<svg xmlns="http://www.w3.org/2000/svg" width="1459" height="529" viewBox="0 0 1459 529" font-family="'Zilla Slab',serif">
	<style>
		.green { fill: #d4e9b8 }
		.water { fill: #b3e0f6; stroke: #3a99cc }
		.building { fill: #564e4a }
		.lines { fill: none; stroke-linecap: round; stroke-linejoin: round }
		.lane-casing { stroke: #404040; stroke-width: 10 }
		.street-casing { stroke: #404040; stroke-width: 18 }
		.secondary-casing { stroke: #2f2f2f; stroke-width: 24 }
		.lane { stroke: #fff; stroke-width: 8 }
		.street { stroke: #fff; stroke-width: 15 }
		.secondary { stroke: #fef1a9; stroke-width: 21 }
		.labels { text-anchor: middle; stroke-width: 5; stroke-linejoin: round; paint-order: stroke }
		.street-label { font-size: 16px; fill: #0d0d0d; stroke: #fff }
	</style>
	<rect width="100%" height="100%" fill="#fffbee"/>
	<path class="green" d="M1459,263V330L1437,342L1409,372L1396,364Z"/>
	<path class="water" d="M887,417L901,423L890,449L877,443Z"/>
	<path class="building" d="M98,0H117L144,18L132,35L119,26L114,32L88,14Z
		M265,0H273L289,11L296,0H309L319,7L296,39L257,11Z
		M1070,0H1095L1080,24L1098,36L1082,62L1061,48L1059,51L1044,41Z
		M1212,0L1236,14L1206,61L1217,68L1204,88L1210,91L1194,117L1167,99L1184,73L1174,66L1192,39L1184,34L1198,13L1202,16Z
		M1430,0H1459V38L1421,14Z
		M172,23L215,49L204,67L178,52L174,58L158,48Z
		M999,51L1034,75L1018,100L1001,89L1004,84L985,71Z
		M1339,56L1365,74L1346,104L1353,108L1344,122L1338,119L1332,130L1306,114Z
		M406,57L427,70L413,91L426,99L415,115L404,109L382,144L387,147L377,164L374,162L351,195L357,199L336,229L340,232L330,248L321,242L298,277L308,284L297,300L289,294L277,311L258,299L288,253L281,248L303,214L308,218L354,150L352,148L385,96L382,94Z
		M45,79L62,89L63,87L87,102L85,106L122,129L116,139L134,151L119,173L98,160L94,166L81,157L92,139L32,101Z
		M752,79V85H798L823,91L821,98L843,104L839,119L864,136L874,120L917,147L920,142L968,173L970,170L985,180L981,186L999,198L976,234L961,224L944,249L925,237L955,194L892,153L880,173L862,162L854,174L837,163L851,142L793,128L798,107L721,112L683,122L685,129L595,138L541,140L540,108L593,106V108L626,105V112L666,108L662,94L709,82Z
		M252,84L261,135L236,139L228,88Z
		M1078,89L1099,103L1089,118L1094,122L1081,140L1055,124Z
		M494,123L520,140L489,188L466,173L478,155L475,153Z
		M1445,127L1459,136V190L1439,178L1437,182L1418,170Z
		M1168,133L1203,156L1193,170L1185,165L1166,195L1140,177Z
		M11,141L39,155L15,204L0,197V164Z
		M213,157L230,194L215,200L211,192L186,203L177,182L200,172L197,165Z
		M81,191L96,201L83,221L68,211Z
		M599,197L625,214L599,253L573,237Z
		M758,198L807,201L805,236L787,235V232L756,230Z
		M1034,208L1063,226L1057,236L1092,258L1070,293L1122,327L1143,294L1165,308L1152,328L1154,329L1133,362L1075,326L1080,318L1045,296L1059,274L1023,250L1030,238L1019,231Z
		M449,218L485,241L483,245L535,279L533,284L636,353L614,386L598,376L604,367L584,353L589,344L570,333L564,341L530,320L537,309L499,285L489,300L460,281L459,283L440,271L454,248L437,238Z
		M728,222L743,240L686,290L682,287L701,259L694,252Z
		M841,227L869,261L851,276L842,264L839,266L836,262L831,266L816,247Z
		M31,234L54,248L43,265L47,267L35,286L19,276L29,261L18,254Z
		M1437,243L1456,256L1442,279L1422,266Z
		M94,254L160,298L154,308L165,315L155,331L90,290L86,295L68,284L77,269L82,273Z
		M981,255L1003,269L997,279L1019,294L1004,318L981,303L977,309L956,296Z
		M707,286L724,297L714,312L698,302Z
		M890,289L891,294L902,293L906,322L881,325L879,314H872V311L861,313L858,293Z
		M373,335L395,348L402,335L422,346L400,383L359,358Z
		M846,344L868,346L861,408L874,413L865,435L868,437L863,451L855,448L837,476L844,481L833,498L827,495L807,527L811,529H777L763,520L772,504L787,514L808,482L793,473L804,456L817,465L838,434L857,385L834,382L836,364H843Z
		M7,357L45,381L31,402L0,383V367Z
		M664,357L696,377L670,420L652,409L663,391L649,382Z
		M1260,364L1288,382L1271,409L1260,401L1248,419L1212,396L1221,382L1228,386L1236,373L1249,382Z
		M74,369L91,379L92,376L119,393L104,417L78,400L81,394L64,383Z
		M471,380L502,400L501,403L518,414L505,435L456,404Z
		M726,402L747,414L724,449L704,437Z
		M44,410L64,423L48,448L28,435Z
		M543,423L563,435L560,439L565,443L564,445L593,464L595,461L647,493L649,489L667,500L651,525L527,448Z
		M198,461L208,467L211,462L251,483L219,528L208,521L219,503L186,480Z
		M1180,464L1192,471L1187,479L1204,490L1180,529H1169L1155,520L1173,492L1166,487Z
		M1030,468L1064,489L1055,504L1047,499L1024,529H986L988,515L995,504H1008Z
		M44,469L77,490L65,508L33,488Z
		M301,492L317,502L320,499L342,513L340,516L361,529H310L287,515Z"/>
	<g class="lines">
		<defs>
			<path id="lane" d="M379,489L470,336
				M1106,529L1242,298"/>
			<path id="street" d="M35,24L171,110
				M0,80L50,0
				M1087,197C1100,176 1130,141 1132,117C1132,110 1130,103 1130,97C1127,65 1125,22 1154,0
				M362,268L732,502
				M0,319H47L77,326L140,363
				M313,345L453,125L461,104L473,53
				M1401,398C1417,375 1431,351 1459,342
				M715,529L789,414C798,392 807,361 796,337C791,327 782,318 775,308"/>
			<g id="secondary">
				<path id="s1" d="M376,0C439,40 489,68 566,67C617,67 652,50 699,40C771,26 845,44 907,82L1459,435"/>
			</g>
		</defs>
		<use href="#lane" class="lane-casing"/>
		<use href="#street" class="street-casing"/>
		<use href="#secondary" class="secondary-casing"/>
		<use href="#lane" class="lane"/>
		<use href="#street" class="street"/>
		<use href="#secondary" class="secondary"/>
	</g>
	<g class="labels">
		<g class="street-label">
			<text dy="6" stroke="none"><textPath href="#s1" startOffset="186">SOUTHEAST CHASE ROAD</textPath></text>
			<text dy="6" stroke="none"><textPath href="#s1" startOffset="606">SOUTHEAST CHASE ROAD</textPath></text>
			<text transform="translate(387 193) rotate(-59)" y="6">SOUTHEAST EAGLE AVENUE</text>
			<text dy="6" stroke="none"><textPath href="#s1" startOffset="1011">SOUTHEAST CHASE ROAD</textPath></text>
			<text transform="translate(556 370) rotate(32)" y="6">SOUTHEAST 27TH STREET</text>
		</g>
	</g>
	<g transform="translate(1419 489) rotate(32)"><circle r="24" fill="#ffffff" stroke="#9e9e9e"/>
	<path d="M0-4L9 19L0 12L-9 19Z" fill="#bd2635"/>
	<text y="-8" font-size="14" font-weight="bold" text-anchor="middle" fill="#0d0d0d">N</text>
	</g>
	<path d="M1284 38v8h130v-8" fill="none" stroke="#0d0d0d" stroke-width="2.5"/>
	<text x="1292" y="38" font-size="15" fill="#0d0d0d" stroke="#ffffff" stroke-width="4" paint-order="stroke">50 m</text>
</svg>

● ● ●

Description of the task:
Could you copy the listing above word for word?

Exercise response:
<svg xmlns="http://www.w3.org/2000/svg" width="1459" height="529" viewBox="0 0 1459 529" font-family="'Zilla Slab',serif">
	<style>
		.green { fill: #d4e9b8 }
		.water { fill: #b3e0f6; stroke: #3a99cc }
		.building { fill: #564e4a }
		.lines { fill: none; stroke-linecap: round; stroke-linejoin: round }
		.lane-casing { stroke: #404040; stroke-width: 10 }
		.street-casing { stroke: #404040; stroke-width: 18 }
		.secondary-casing { stroke: #2f2f2f; stroke-width: 24 }
		.lane { stroke: #fff; stroke-width: 8 }
		.street { stroke: #fff; stroke-width: 15 }
		.secondary { stroke: #fef1a9; stroke-width: 21 }
		.labels { text-anchor: middle; stroke-width: 5; stroke-linejoin: round; paint-order: stroke }
		.street-label { font-size: 16px; fill: #0d0d0d; stroke: #fff }
	</style>
	<rect width="100%" height="100%" fill="#fffbee"/>
	<path class="green" d="M1459,263V330L1437,342L1409,372L1396,364Z"/>
	<path class="water" d="M887,417L901,423L890,449L877,443Z"/>
	<path class="building" d="M98,0H117L144,18L132,35L119,26L114,32L88,14Z
		M265,0H273L289,11L296,0H309L319,7L296,39L257,11Z
		M1070,0H1095L1080,24L1098,36L1082,62L1061,48L1059,51L1044,41Z
		M1212,0L1236,14L1206,61L1217,68L1204,88L1210,91L1194,117L1167,99L1184,73L1174,66L1192,39L1184,34L1198,13L1202,16Z
		M1430,0H1459V38L1421,14Z
		M172,23L215,49L204,67L178,52L174,58L158,48Z
		M999,51L1034,75L1018,100L1001,89L1004,84L985,71Z
		M1339,56L1365,74L1346,104L1353,108L1344,122L1338,119L1332,130L1306,114Z
		M406,57L427,70L413,91L426,99L415,115L404,109L382,144L387,147L377,164L374,162L351,195L357,199L336,229L340,232L330,248L321,242L298,277L308,284L297,300L289,294L277,311L258,299L288,253L281,248L303,214L308,218L354,150L352,148L385,96L382,94Z
		M45,79L62,89L63,87L87,102L85,106L122,129L116,139L134,151L119,173L98,160L94,166L81,157L92,139L32,101Z
		M752,79V85H798L823,91L821,98L843,104L839,119L864,136L874,120L917,147L920,142L968,173L970,170L985,180L981,186L999,198L976,234L961,224L944,249L925,237L955,194L892,153L880,173L862,162L854,174L837,163L851,142L793,128L798,107L721,112L683,122L685,129L595,138L541,140L540,108L593,106V108L626,105V112L666,108L662,94L709,82Z
		M252,84L261,135L236,139L228,88Z
		M1078,89L1099,103L1089,118L1094,122L1081,140L1055,124Z
		M494,123L520,140L489,188L466,173L478,155L475,153Z
		M1445,127L1459,136V190L1439,178L1437,182L1418,170Z
		M1168,133L1203,156L1193,170L1185,165L1166,195L1140,177Z
		M11,141L39,155L15,204L0,197V164Z
		M213,157L230,194L215,200L211,192L186,203L177,182L200,172L197,165Z
		M81,191L96,201L83,221L68,211Z
		M599,197L625,214L599,253L573,237Z
		M758,198L807,201L805,236L787,235V232L756,230Z
		M1034,208L1063,226L1057,236L1092,258L1070,293L1122,327L1143,294L1165,308L1152,328L1154,329L1133,362L1075,326L1080,318L1045,296L1059,274L1023,250L1030,238L1019,231Z
		M449,218L485,241L483,245L535,279L533,284L636,353L614,386L598,376L604,367L584,353L589,344L570,333L564,341L530,320L537,309L499,285L489,300L460,281L459,283L440,271L454,248L437,238Z
		M728,222L743,240L686,290L682,287L701,259L694,252Z
		M841,227L869,261L851,276L842,264L839,266L836,262L831,266L816,247Z
		M31,234L54,248L43,265L47,267L35,286L19,276L29,261L18,254Z
		M1437,243L1456,256L1442,279L1422,266Z
		M94,254L160,298L154,308L165,315L155,331L90,290L86,295L68,284L77,269L82,273Z
		M981,255L1003,269L997,279L1019,294L1004,318L981,303L977,309L956,296Z
		M707,286L724,297L714,312L698,302Z
		M890,289L891,294L902,293L906,322L881,325L879,314H872V311L861,313L858,293Z
		M373,335L395,348L402,335L422,346L400,383L359,358Z
		M846,344L868,346L861,408L874,413L865,435L868,437L863,451L855,448L837,476L844,481L833,498L827,495L807,527L811,529H777L763,520L772,504L787,514L808,482L793,473L804,456L817,465L838,434L857,385L834,382L836,364H843Z
		M7,357L45,381L31,402L0,383V367Z
		M664,357L696,377L670,420L652,409L663,391L649,382Z
		M1260,364L1288,382L1271,409L1260,401L1248,419L1212,396L1221,382L1228,386L1236,373L1249,382Z
		M74,369L91,379L92,376L119,393L104,417L78,400L81,394L64,383Z
		M471,380L502,400L501,403L518,414L505,435L456,404Z
		M726,402L747,414L724,449L704,437Z
		M44,410L64,423L48,448L28,435Z
		M543,423L563,435L560,439L565,443L564,445L593,464L595,461L647,493L649,489L667,500L651,525L527,448Z
		M198,461L208,467L211,462L251,483L219,528L208,521L219,503L186,480Z
		M1180,464L1192,471L1187,479L1204,490L1180,529H1169L1155,520L1173,492L1166,487Z
		M1030,468L1064,489L1055,504L1047,499L1024,529H986L988,515L995,504H1008Z
		M44,469L77,490L65,508L33,488Z
		M301,492L317,502L320,499L342,513L340,516L361,529H310L287,515Z"/>
	<g class="lines">
		<defs>
			<path id="lane" d="M379,489L470,336
				M1106,529L1242,298"/>
			<path id="street" d="M35,24L171,110
				M0,80L50,0
				M1087,197C1100,176 1130,141 1132,117C1132,110 1130,103 1130,97C1127,65 1125,22 1154,0
				M362,268L732,502
				M0,319H47L77,326L140,363
				M313,345L453,125L461,104L473,53
				M1401,398C1417,375 1431,351 1459,342
				M715,529L789,414C798,392 807,361 796,337C791,327 782,318 775,308"/>
			<g id="secondary">
				<path id="s1" d="M376,0C439,40 489,68 566,67C617,67 652,50 699,40C771,26 845,44 907,82L1459,435"/>
			</g>
		</defs>
		<use href="#lane" class="lane-casing"/>
		<use href="#street" class="street-casing"/>
		<use href="#secondary" class="secondary-casing"/>
		<use href="#lane" class="lane"/>
		<use href="#street" class="street"/>
		<use href="#secondary" class="secondary"/>
	</g>
	<g class="labels">
		<g class="street-label">
			<text dy="6" stroke="none"><textPath href="#s1" startOffset="186">SOUTHEAST CHASE ROAD</textPath></text>
			<text dy="6" stroke="none"><textPath href="#s1" startOffset="606">SOUTHEAST CHASE ROAD</textPath></text>
			<text transform="translate(387 193) rotate(-59)" y="6">SOUTHEAST EAGLE AVENUE</text>
			<text dy="6" stroke="none"><textPath href="#s1" startOffset="1011">SOUTHEAST CHASE ROAD</textPath></text>
			<text transform="translate(556 370) rotate(32)" y="6">SOUTHEAST 27TH STREET</text>
		</g>
	</g>
	<g transform="translate(1419 489) rotate(32)"><circle r="24" fill="#ffffff" stroke="#9e9e9e"/>
	<path d="M0-4L9 19L0 12L-9 19Z" fill="#bd2635"/>
	<text y="-8" font-size="14" font-weight="bold" text-anchor="middle" fill="#0d0d0d">N</text>
	</g>
	<path d="M1284 38v8h130v-8" fill="none" stroke="#0d0d0d" stroke-width="2.5"/>
	<text x="1292" y="38" font-size="15" fill="#0d0d0d" stroke="#ffffff" stroke-width="4" paint-order="stroke">50 m</text>
</svg>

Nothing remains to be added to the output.